When the car needed me, like when the car ahead pulled away at over 40 mph, red lights blinked on the steering wheel to warn me. Here’s where things got a little complicated. I pressed a button to turn the system off and the car began to slow down then slow some more. I wondered what was going on. Before I had entered a traffic jam, I had been using the car’s adaptive cruise system. This is where the car will hold a lane and follow the car ahead of me – but I had to hold the steering wheel and pay attention. (In that mode, although my attention is required, the car can even change lanes on its own, which it cannot do in Drive Pilot.)

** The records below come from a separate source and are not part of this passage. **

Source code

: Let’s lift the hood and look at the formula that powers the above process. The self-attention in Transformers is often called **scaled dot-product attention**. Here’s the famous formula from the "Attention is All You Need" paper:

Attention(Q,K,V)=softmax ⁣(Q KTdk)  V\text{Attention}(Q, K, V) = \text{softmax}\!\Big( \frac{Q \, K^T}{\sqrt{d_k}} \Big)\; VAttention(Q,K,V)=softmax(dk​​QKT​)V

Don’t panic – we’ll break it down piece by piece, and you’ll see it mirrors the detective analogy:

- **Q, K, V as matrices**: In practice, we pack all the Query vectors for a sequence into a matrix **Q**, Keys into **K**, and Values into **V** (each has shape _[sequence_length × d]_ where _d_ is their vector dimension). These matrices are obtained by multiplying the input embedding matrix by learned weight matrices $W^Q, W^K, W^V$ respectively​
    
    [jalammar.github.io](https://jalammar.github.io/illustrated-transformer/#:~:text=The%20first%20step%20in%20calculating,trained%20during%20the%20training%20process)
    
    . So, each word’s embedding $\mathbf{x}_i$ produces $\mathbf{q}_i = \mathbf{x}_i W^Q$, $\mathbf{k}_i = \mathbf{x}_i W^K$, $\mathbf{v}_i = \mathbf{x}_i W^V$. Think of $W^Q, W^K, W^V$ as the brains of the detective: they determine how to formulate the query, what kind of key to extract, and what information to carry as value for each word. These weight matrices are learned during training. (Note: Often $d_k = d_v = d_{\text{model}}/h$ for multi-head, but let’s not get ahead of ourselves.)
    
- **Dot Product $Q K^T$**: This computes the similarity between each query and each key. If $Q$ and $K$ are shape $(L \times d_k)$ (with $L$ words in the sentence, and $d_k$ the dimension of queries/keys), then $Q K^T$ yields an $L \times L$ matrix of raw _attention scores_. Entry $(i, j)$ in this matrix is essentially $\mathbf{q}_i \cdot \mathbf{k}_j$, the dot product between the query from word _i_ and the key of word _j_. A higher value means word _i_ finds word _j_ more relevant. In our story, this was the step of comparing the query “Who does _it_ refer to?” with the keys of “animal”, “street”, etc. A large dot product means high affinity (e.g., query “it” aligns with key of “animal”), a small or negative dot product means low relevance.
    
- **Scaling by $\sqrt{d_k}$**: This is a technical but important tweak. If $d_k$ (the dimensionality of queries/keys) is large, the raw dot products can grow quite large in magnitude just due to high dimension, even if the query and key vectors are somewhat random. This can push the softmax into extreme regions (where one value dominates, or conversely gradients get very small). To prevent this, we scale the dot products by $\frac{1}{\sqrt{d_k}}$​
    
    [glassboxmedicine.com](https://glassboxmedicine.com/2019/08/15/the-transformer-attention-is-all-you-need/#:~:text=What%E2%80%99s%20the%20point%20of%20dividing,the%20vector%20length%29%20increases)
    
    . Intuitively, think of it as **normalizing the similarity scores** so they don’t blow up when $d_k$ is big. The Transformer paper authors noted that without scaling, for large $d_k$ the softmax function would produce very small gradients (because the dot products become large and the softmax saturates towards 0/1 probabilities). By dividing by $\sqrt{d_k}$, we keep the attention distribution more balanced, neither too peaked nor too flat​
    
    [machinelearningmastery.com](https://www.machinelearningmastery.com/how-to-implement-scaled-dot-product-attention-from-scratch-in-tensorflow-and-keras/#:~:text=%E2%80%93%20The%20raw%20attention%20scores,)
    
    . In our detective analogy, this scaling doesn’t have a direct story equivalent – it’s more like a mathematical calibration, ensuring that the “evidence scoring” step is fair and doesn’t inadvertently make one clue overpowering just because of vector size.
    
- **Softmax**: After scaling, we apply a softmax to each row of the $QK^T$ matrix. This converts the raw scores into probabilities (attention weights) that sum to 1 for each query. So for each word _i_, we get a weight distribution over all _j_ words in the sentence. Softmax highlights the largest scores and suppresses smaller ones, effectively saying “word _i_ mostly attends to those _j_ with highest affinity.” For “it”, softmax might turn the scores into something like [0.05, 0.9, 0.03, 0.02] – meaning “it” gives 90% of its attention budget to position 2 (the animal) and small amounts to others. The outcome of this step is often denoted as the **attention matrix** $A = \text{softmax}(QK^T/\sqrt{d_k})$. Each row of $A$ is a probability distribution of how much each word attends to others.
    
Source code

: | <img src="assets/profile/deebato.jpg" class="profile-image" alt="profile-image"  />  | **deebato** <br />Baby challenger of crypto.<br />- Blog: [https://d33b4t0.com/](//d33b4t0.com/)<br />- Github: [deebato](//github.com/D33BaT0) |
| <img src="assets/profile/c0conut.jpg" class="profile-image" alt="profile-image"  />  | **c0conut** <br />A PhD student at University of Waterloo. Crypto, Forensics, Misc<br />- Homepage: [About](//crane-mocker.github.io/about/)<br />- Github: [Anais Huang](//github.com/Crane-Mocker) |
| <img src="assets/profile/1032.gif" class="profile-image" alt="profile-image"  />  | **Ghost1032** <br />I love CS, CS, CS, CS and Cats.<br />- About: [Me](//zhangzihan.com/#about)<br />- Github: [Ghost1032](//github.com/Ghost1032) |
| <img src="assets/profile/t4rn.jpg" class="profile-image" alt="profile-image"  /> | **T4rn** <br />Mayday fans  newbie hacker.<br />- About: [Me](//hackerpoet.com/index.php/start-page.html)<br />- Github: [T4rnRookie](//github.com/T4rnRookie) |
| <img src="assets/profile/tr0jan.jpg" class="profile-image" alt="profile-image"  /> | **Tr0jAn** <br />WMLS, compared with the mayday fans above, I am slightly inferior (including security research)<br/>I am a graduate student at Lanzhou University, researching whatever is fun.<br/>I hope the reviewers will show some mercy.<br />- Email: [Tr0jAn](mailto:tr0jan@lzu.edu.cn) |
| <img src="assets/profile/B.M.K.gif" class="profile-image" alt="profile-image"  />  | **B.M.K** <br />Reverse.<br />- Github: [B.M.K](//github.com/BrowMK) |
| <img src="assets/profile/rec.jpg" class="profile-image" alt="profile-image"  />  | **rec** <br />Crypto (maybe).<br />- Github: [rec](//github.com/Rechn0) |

I had assumed that, when I turned Drive Pilot off, it would return to that semi-autonomous mode. But it didn’t. Instead, it left me drifting slower and slower before I caught on and pressed the accelerator pedal to avoid getting rear-ended. This is what’s known as “mode confusion” and it can be dangerous.

In the end, it’s not clear to me that this system is worth the money. At least not yet. Partly, that’s because it’s not entirely clear what the price is. For now, Mercedes will only say that it’s $2,500 for the first year. What is it for the second year? Maybe nothing? That hasn’t been decided yet.

For now, the system is available only on Mercedes’ two most expensive sedan models, the gasoline-powered S-class and the electric EQS. That, alone, makes it expensive. Prices for the S-class start at $114,500 and, for the EQS sedan, about $10,000 less. It’s unclear when Mercedes will make it available on less expensive models.